On Wednesday, France’s competition regulator tossed out a request by advertisers and publishers that it stop the company’s plan to force apps to obtain user consent before tracking them.

Not Out of Les Bois Yet

Last year, Apple said it would begin to require apps on its smartphones and tablets to get permission before collecting someone’s advertising data.

That announcement drew ire from everyone from small developers to Facebook (which took out a full-page attack ad in the NYT). The coalition said the move would make it harder to make money from personalized ads and would hurt retailers.

Yesterday, France’s regulator rejected their plea outright.

  • “We can’t intervene just because there might be a negative impact for companies in the ecosystem,” said Isabelle de Silva, who heads the Autorité de la concurrence.
  • “At this stage, we haven’t found flagrant examples of discrimination,” she added.

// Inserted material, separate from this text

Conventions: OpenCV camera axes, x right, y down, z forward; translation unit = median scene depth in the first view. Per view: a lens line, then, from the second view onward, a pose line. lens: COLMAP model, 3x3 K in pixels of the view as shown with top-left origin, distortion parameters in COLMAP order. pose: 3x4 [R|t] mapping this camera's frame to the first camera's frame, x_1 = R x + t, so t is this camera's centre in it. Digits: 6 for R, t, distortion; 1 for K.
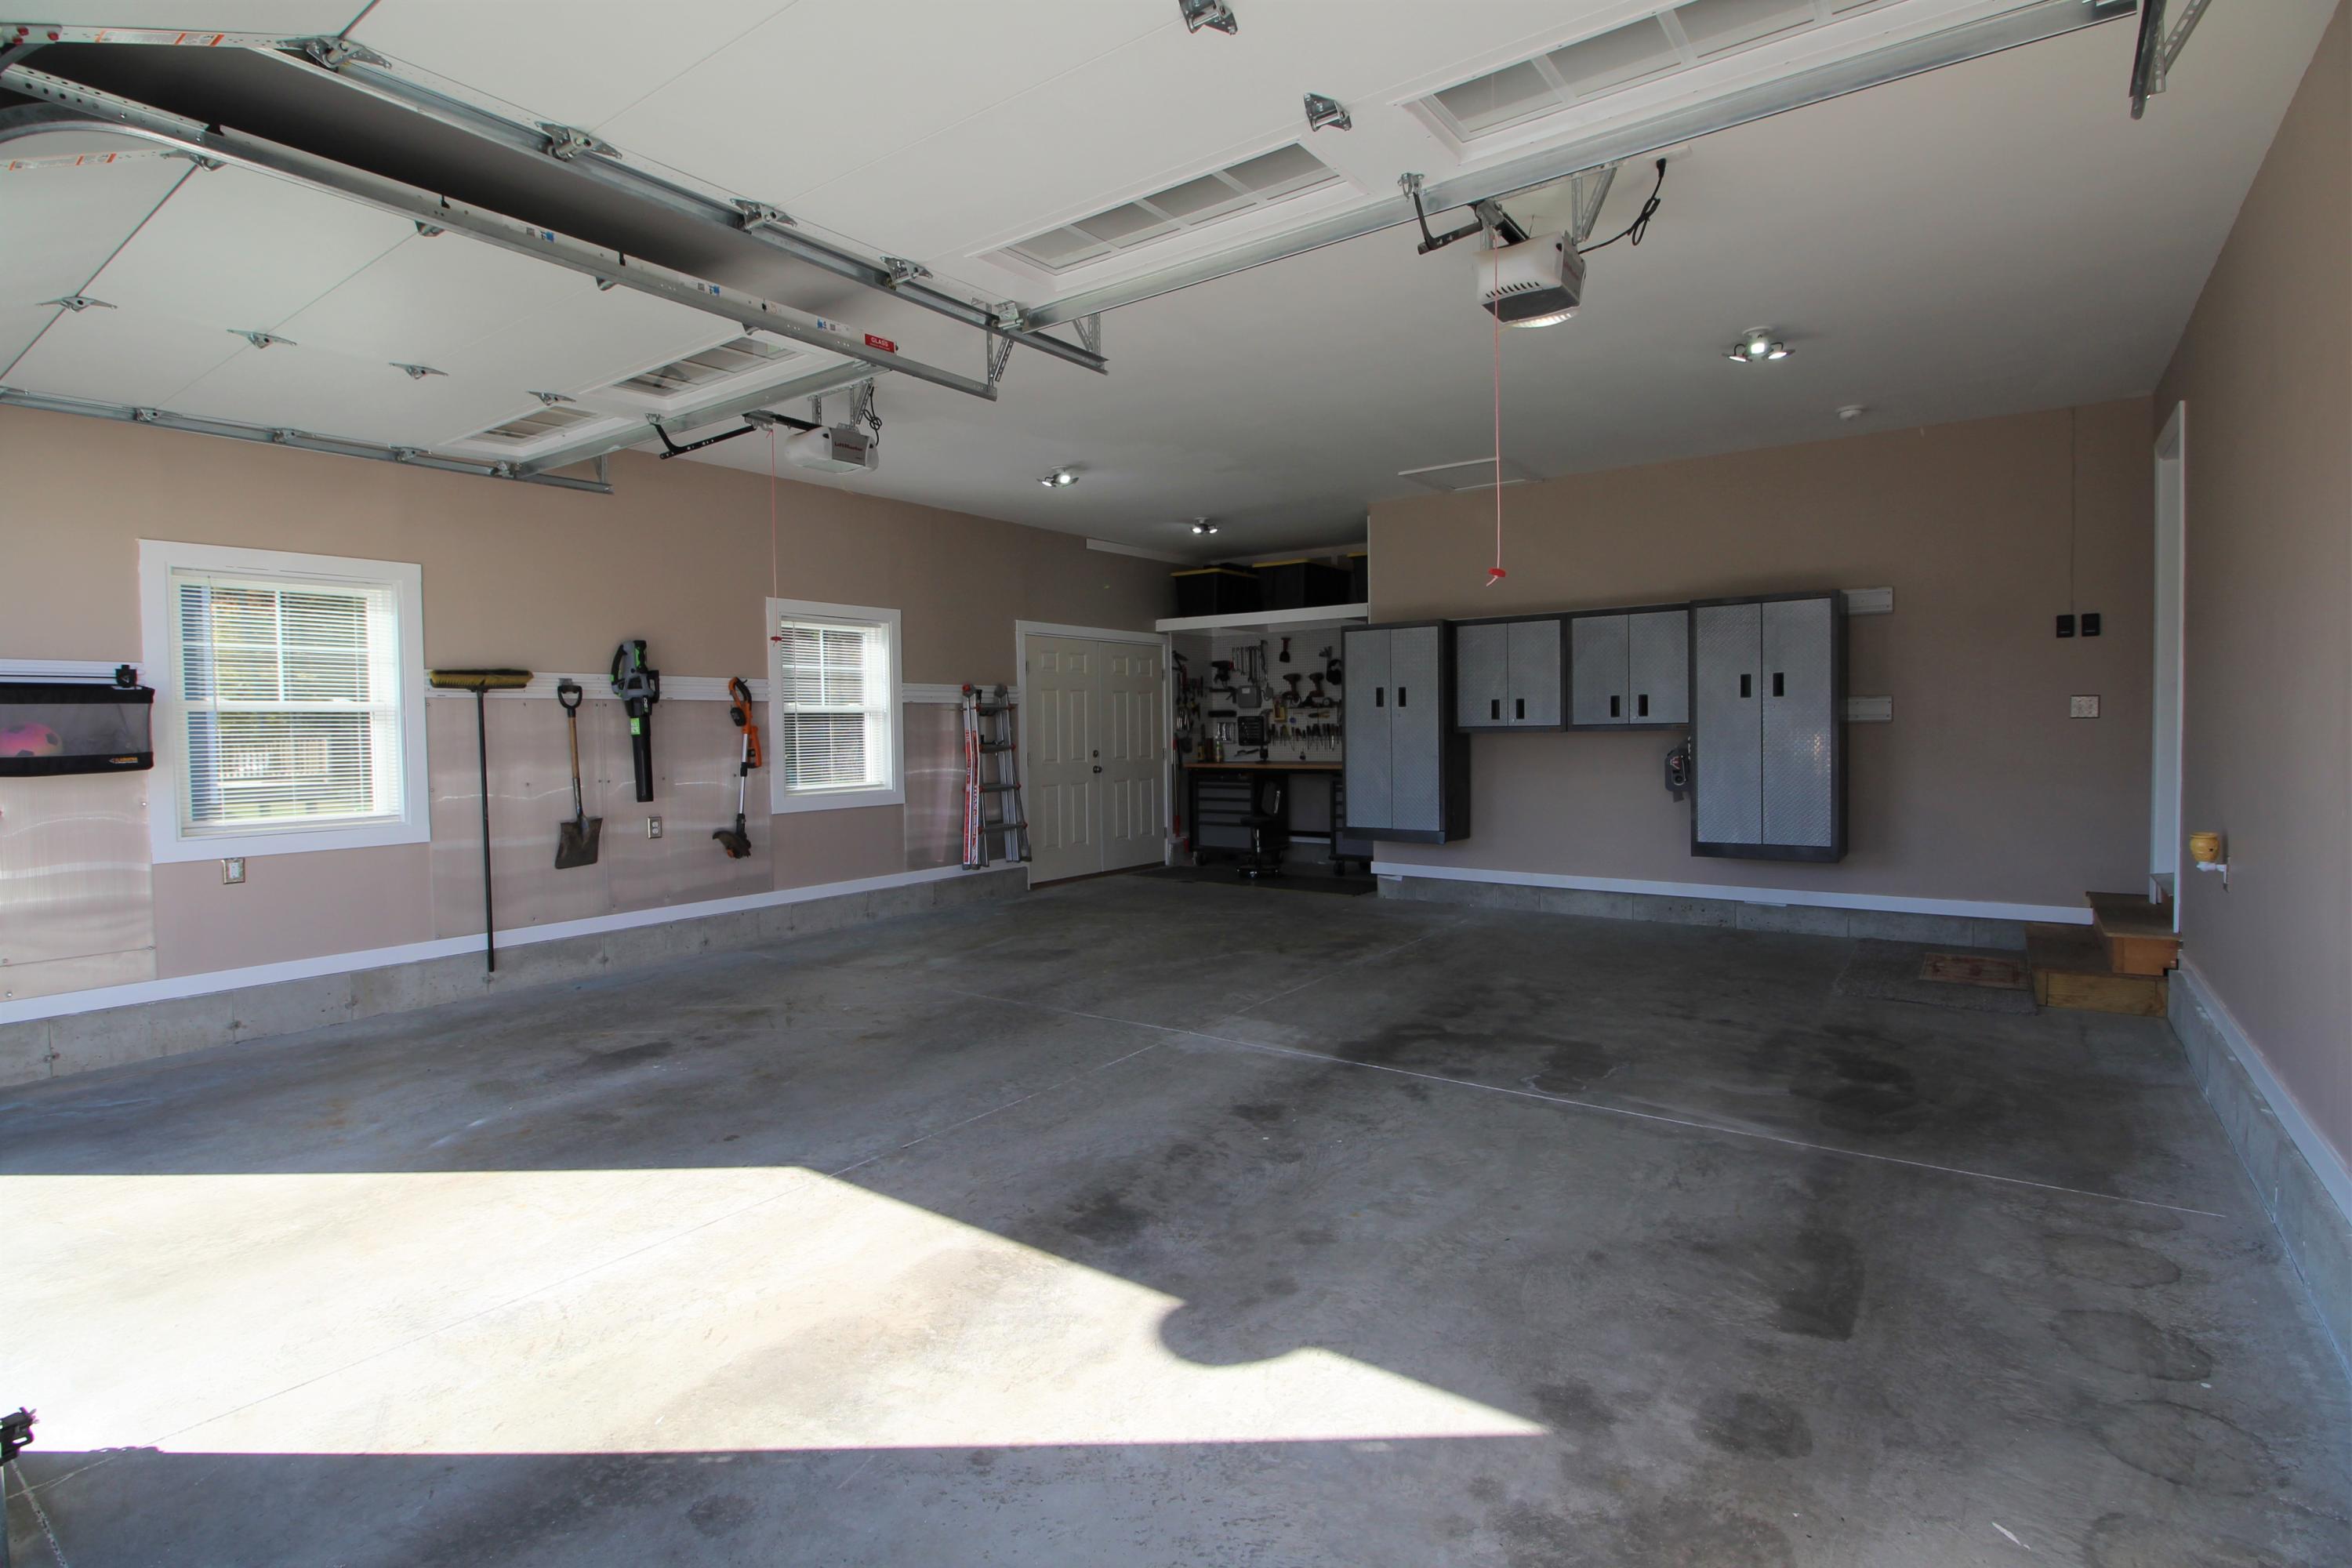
lens RADIAL K [[1141.0, 0, 1173.4], [0, 1141.0, 781.5], [0, 0, 1]] dist [-0.004449, -0.000643]
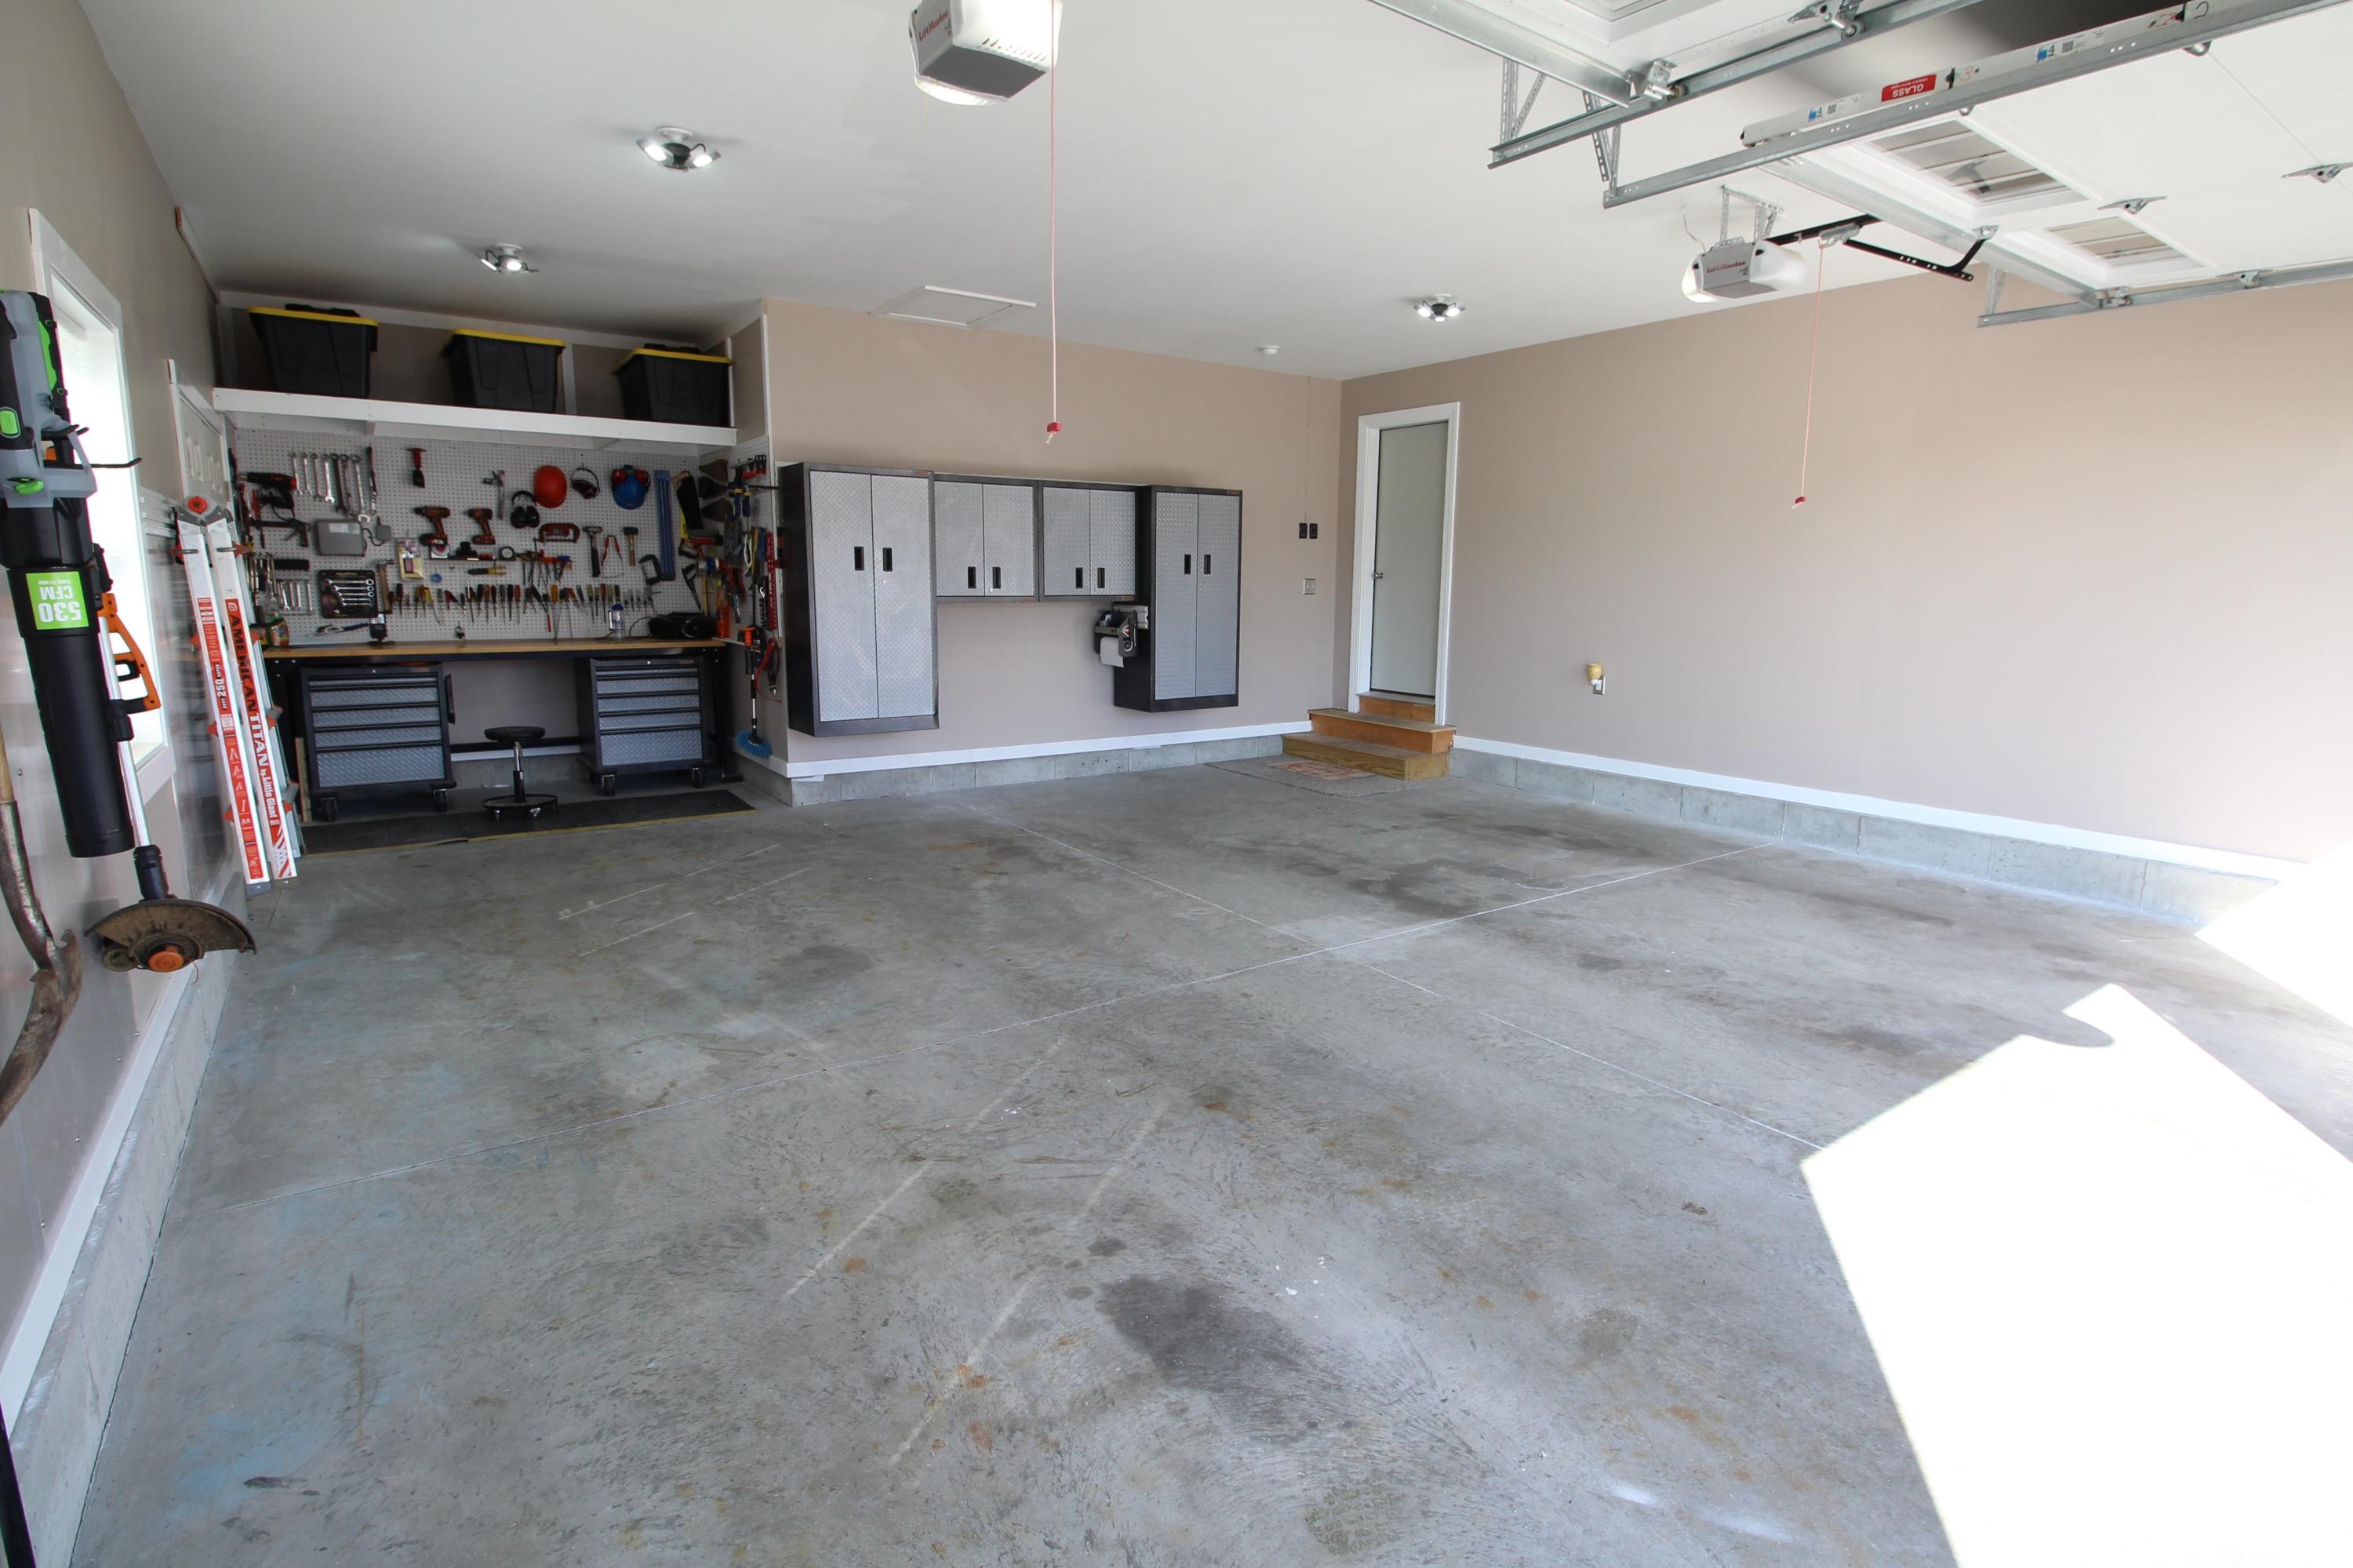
lens RADIAL K [[1141.5, 0, 1175.0], [0, 1141.5, 785.0], [0, 0, 1]] dist [-0.004449, -0.000643]
pose [[0.315937, -0.152912, 0.936377, -0.674966], [0.029664, 0.988037, 0.151339, -0.038666], [-0.948316, -0.020037, 0.316694, 0.659770]]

But Apple isn’t off the hook entirely. France said it investigate whether Apple’s switch could be considered “self-preferencing” by imposing stricter rules on third-party apps than it does on itself.

What have you done for me lately? Apple’s taken other steps so as not to appear the big meanie: last year it gave a break to smaller developers, reducing the App store cut it takes from developers with less than $1 million in revenue to 15% from 30%. That pushed Google to follow suit this week, when it made the same change to its Android Play Store.

the takeaway

Wise words to future advertisers: learn how to ask nicely.